Try it =
The expected reply is all of the data, returned exactly.

*** Study material ***

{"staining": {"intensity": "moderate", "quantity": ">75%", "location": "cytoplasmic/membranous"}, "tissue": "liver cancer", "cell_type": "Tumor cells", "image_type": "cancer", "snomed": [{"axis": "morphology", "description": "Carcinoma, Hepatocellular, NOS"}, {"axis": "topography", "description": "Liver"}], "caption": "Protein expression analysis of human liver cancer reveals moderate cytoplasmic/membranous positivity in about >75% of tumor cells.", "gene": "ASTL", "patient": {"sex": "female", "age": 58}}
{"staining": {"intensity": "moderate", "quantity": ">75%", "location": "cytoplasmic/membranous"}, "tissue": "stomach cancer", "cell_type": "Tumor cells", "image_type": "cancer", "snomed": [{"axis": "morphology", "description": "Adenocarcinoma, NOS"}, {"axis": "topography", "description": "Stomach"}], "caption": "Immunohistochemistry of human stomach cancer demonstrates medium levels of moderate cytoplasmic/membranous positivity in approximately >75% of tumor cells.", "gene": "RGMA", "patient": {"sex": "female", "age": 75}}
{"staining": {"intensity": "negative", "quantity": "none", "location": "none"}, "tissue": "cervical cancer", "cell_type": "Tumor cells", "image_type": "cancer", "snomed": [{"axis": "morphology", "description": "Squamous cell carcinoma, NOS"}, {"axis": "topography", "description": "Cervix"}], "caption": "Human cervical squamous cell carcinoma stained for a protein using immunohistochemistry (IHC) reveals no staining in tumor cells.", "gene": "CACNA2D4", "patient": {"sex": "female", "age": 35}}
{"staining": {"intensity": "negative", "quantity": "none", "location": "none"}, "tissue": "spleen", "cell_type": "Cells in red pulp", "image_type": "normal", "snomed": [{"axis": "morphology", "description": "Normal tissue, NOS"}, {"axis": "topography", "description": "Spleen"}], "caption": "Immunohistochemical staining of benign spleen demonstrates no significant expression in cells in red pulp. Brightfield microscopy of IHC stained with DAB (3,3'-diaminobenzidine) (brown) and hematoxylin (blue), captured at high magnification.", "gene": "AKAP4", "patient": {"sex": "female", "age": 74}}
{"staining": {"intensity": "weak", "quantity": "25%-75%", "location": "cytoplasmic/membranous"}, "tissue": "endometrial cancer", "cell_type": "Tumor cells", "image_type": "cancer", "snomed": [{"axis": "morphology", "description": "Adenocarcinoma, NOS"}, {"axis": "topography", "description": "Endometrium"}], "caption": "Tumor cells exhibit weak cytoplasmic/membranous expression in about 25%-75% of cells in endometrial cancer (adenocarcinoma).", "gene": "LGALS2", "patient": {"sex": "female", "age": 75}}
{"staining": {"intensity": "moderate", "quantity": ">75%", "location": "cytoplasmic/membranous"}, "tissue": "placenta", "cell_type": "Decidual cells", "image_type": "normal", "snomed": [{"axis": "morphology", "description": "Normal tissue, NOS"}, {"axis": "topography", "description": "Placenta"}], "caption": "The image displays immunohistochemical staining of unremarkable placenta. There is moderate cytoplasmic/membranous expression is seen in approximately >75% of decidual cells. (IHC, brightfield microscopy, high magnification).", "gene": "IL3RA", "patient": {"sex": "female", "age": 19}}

*** End of Study material ***

Exercise output =
{"staining": {"intensity": "moderate", "quantity": ">75%", "location": "cytoplasmic/membranous"}, "tissue": "liver cancer", "cell_type": "Tumor cells", "image_type": "cancer", "snomed": [{"axis": "morphology", "description": "Carcinoma, Hepatocellular, NOS"}, {"axis": "topography", "description": "Liver"}], "caption": "Protein expression analysis of human liver cancer reveals moderate cytoplasmic/membranous positivity in about >75% of tumor cells.", "gene": "ASTL", "patient": {"sex": "female", "age": 58}}
{"staining": {"intensity": "moderate", "quantity": ">75%", "location": "cytoplasmic/membranous"}, "tissue": "stomach cancer", "cell_type": "Tumor cells", "image_type": "cancer", "snomed": [{"axis": "morphology", "description": "Adenocarcinoma, NOS"}, {"axis": "topography", "description": "Stomach"}], "caption": "Immunohistochemistry of human stomach cancer demonstrates medium levels of moderate cytoplasmic/membranous positivity in approximately >75% of tumor cells.", "gene": "RGMA", "patient": {"sex": "female", "age": 75}}
{"staining": {"intensity": "negative", "quantity": "none", "location": "none"}, "tissue": "cervical cancer", "cell_type": "Tumor cells", "image_type": "cancer", "snomed": [{"axis": "morphology", "description": "Squamous cell carcinoma, NOS"}, {"axis": "topography", "description": "Cervix"}], "caption": "Human cervical squamous cell carcinoma stained for a protein using immunohistochemistry (IHC) reveals no staining in tumor cells.", "gene": "CACNA2D4", "patient": {"sex": "female", "age": 35}}
{"staining": {"intensity": "negative", "quantity": "none", "location": "none"}, "tissue": "spleen", "cell_type": "Cells in red pulp", "image_type": "normal", "snomed": [{"axis": "morphology", "description": "Normal tissue, NOS"}, {"axis": "topography", "description": "Spleen"}], "caption": "Immunohistochemical staining of benign spleen demonstrates no significant expression in cells in red pulp. Brightfield microscopy of IHC stained with DAB (3,3'-diaminobenzidine) (brown) and hematoxylin (blue), captured at high magnification.", "gene": "AKAP4", "patient": {"sex": "female", "age": 74}}
{"staining": {"intensity": "weak", "quantity": "25%-75%", "location": "cytoplasmic/membranous"}, "tissue": "endometrial cancer", "cell_type": "Tumor cells", "image_type": "cancer", "snomed": [{"axis": "morphology", "description": "Adenocarcinoma, NOS"}, {"axis": "topography", "description": "Endometrium"}], "caption": "Tumor cells exhibit weak cytoplasmic/membranous expression in about 25%-75% of cells in endometrial cancer (adenocarcinoma).", "gene": "LGALS2", "patient": {"sex": "female", "age": 75}}
{"staining": {"intensity": "moderate", "quantity": ">75%", "location": "cytoplasmic/membranous"}, "tissue": "placenta", "cell_type": "Decidual cells", "image_type": "normal", "snomed": [{"axis": "morphology", "description": "Normal tissue, NOS"}, {"axis": "topography", "description": "Placenta"}], "caption": "The image displays immunohistochemical staining of unremarkable placenta. There is moderate cytoplasmic/membranous expression is seen in approximately >75% of decidual cells. (IHC, brightfield microscopy, high magnification).", "gene": "IL3RA", "patient": {"sex": "female", "age": 19}}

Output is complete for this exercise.